À votre niveau, vous vous en servez ?
Oui, cela m’arrive. Je lui ai posé toutes sortes de questions et même une sur le SNU. Par gourmandise intellectuelle. Il était positif ! ChatGPT, c’est comme les réseaux sociaux, tout dépend de ce qu’on en fait.
Vous n’êtes d’ailleurs pas épargnée sur les réseaux sociaux. Cela vous atteint ?
J’essaye de ne pas lire car je sais que Twitter n’est pas la vraie vie. Mais quand ma famille ou ma compagne sont touchées, oui, ça me fait de la peine. Mais j’ai fait ce choix de l’action publique.
Votre interview paraîtra dans notre numéro annuel où l’on publie le classement des milliardaires français. On a souvent dit qu’Emmanuel Macron était le « président des riches ». Vous le prenez comme une injure ?
Il est le président de tous les Français. Et je ne condamne pas les jeunes qui rêvent de s’enrichir pour mieux vivre. Un pays n’est jamais fort lorsqu’il se jalouse. Avoir des milliardaires dans un pays, c’est un signe de bonne santé économique. Cela permet aussi d’investir, de s’engager, de créer des emplois. Je crois en une économie qui crée de la valeur. Je suis, par ailleurs, très engagée sur la philanthropie et le mécénat. Des personnes très fortunées soutiennent la science, l’art, la médecine, la protection de l’environnement, l’égalité femmes-hommes…

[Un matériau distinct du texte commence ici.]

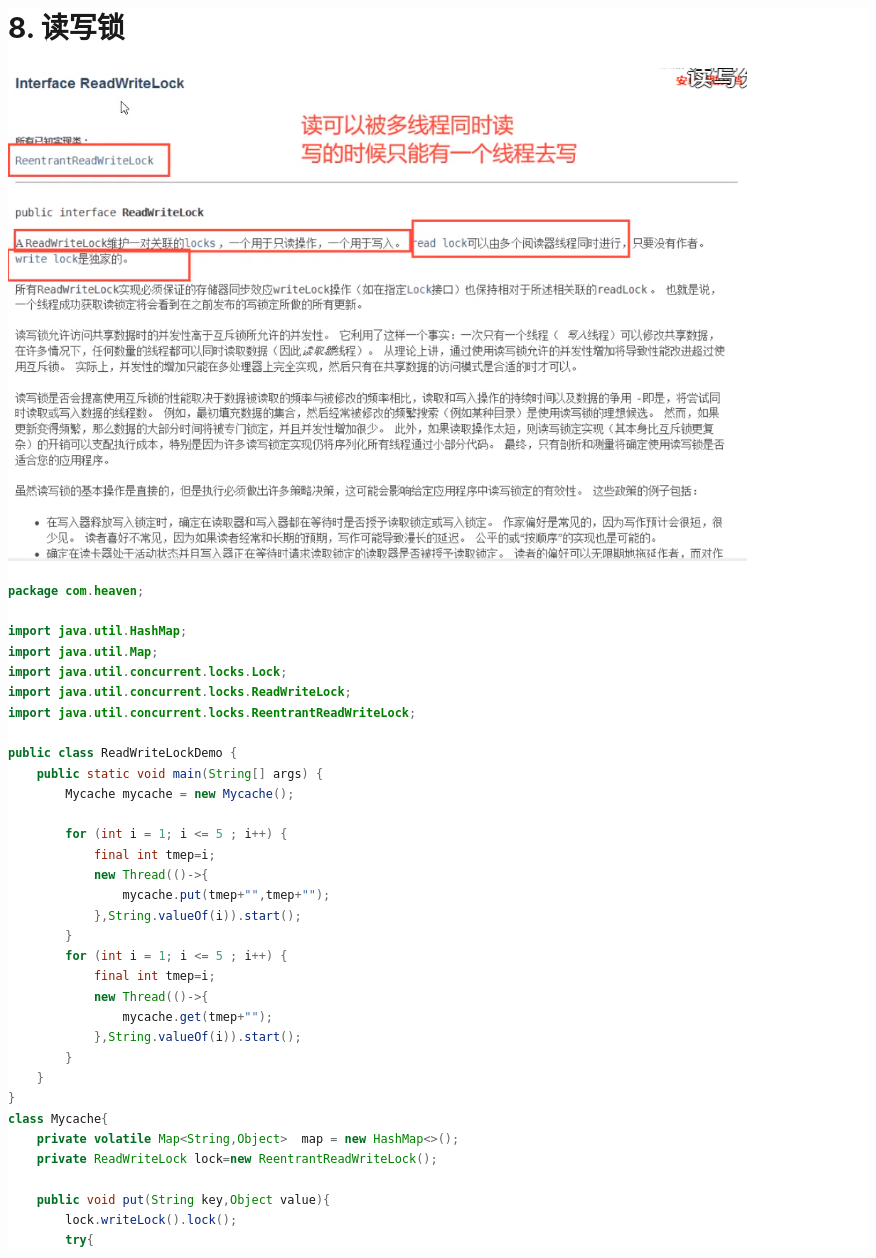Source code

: # 8. 读写锁

![image-20210624185942750](JUC.assets/image-20210624185942750.png)

```java
package com.heaven;

import java.util.HashMap;
import java.util.Map;
import java.util.concurrent.locks.Lock;
import java.util.concurrent.locks.ReadWriteLock;
import java.util.concurrent.locks.ReentrantReadWriteLock;

public class ReadWriteLockDemo {
    public static void main(String[] args) {
        Mycache mycache = new Mycache();

        for (int i = 1; i <= 5 ; i++) {
            final int tmep=i;
            new Thread(()->{
                mycache.put(tmep+"",tmep+"");
            },String.valueOf(i)).start();
        }
        for (int i = 1; i <= 5 ; i++) {
            final int tmep=i;
            new Thread(()->{
                mycache.get(tmep+"");
            },String.valueOf(i)).start();
        }
    }
}
class Mycache{
    private volatile Map<String,Object>  map = new HashMap<>();
    private ReadWriteLock lock=new ReentrantReadWriteLock();

    public void put(String key,Object value){
        lock.writeLock().lock();
        try{
```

La fortune n’est donc pas indécente ?
Non, si on participe à un projet commun.
Les milliardaires ont une responsabilité vis-à-vis de la société par une solidarité consentie, au-delà des impôts qui est la solidarité contrainte.

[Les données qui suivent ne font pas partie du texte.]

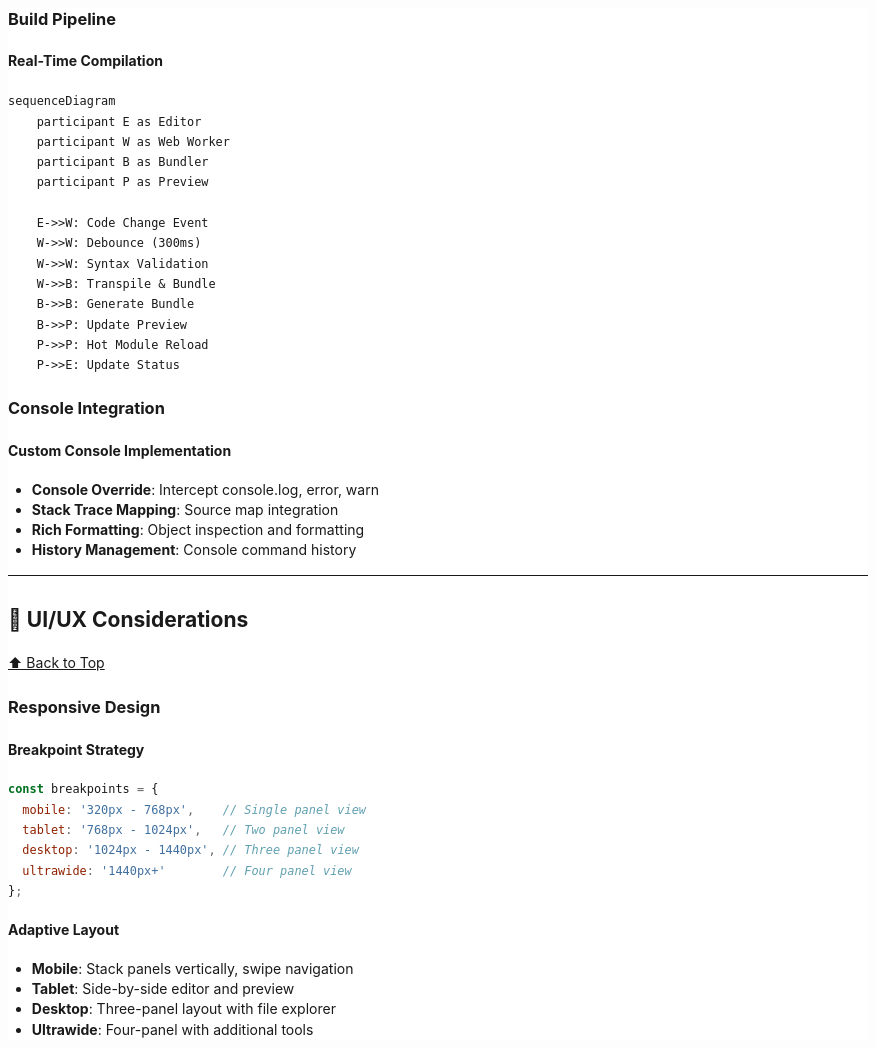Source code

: ### Build Pipeline

#### Real-Time Compilation
```mermaid
sequenceDiagram
    participant E as Editor
    participant W as Web Worker
    participant B as Bundler
    participant P as Preview
    
    E->>W: Code Change Event
    W->>W: Debounce (300ms)
    W->>W: Syntax Validation
    W->>B: Transpile & Bundle
    B->>B: Generate Bundle
    B->>P: Update Preview
    P->>P: Hot Module Reload
    P->>E: Update Status
```

### Console Integration

#### Custom Console Implementation
- **Console Override**: Intercept console.log, error, warn
- **Stack Trace Mapping**: Source map integration
- **Rich Formatting**: Object inspection and formatting
- **History Management**: Console command history

---

## 🎨 UI/UX Considerations

[⬆️ Back to Top](#--table-of-contents)

### Responsive Design

#### Breakpoint Strategy
```javascript
const breakpoints = {
  mobile: '320px - 768px',    // Single panel view
  tablet: '768px - 1024px',   // Two panel view
  desktop: '1024px - 1440px', // Three panel view
  ultrawide: '1440px+'        // Four panel view
};
```

#### Adaptive Layout
- **Mobile**: Stack panels vertically, swipe navigation
- **Tablet**: Side-by-side editor and preview
- **Desktop**: Three-panel layout with file explorer
- **Ultrawide**: Four-panel with additional tools
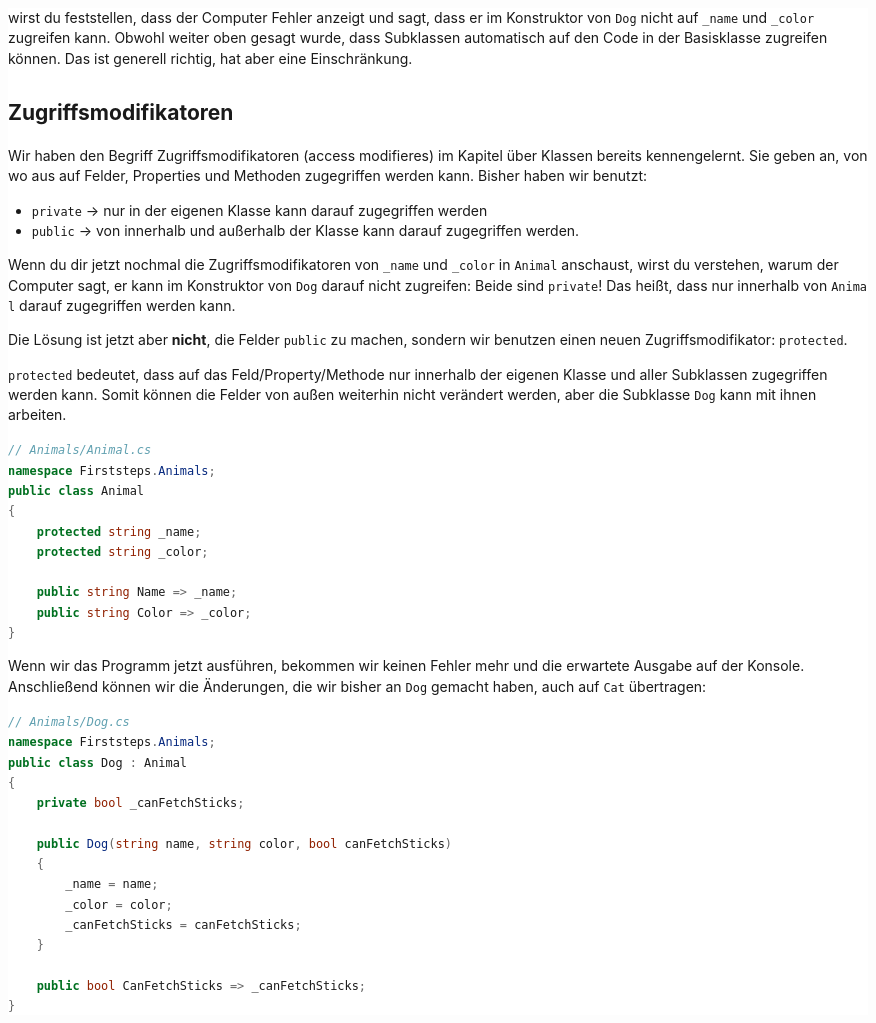 wirst du feststellen, dass der Computer Fehler anzeigt und sagt, dass er im Konstruktor von `Dog` nicht auf `_name` und `_color` zugreifen kann. Obwohl weiter oben gesagt wurde, dass Subklassen automatisch auf den Code in der Basisklasse zugreifen können. Das ist generell richtig, hat aber eine Einschränkung.

## Zugriffsmodifikatoren

Wir haben den Begriff Zugriffsmodifikatoren (access modifieres) im Kapitel über Klassen bereits kennengelernt. Sie geben an, von wo aus auf Felder, Properties und Methoden zugegriffen werden kann. Bisher haben wir benutzt:
- `private` -> nur in der eigenen Klasse kann darauf zugegriffen werden
- `public` -> von innerhalb und außerhalb der Klasse kann darauf zugegriffen werden.

Wenn du dir jetzt nochmal die Zugriffsmodifikatoren von `_name` und `_color` in `Animal` anschaust, wirst du verstehen, warum der Computer sagt, er kann im Konstruktor von `Dog` darauf nicht zugreifen: Beide sind `private`! Das heißt, dass nur innerhalb von `Animal` darauf zugegriffen werden kann.

Die Lösung ist jetzt aber **nicht**, die Felder `public` zu machen, sondern wir benutzen einen neuen Zugriffsmodifikator: `protected`.

`protected` bedeutet, dass auf das Feld/Property/Methode nur innerhalb der eigenen Klasse und aller Subklassen zugegriffen werden kann. Somit können die Felder von außen weiterhin nicht verändert werden, aber die Subklasse `Dog` kann mit ihnen arbeiten.

```cs
// Animals/Animal.cs
namespace Firststeps.Animals;
public class Animal
{
    protected string _name;
    protected string _color;
    
    public string Name => _name;
    public string Color => _color;
}
```

Wenn wir das Programm jetzt ausführen, bekommen wir keinen Fehler mehr und die erwartete Ausgabe auf der Konsole. Anschließend können wir die Änderungen, die wir bisher an `Dog` gemacht haben, auch auf `Cat` übertragen:

```cs
// Animals/Dog.cs
namespace Firststeps.Animals;
public class Dog : Animal
{
    private bool _canFetchSticks;
    
    public Dog(string name, string color, bool canFetchSticks)
    {
        _name = name;
        _color = color;
        _canFetchSticks = canFetchSticks;
    }
    
    public bool CanFetchSticks => _canFetchSticks;
}
```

Quand je vois un Xavier Niel qui crée des écoles, des fondations qui facilitent l’accès à l’art contemporain et soutiennent la création ou la restauration du patrimoine, je m’en réjouis.
Si Bernard Arnault devenait l’homme le plus riche du monde, vous en seriez fière ?
Moi, je suis patriote de chez patriote ! Je veux voir la France en haut de tous les classements, je voulais la troisième étoile sur notre maillot à la coupe du monde, j’aime quand les Français sont les meilleurs dans toutes les disciplines.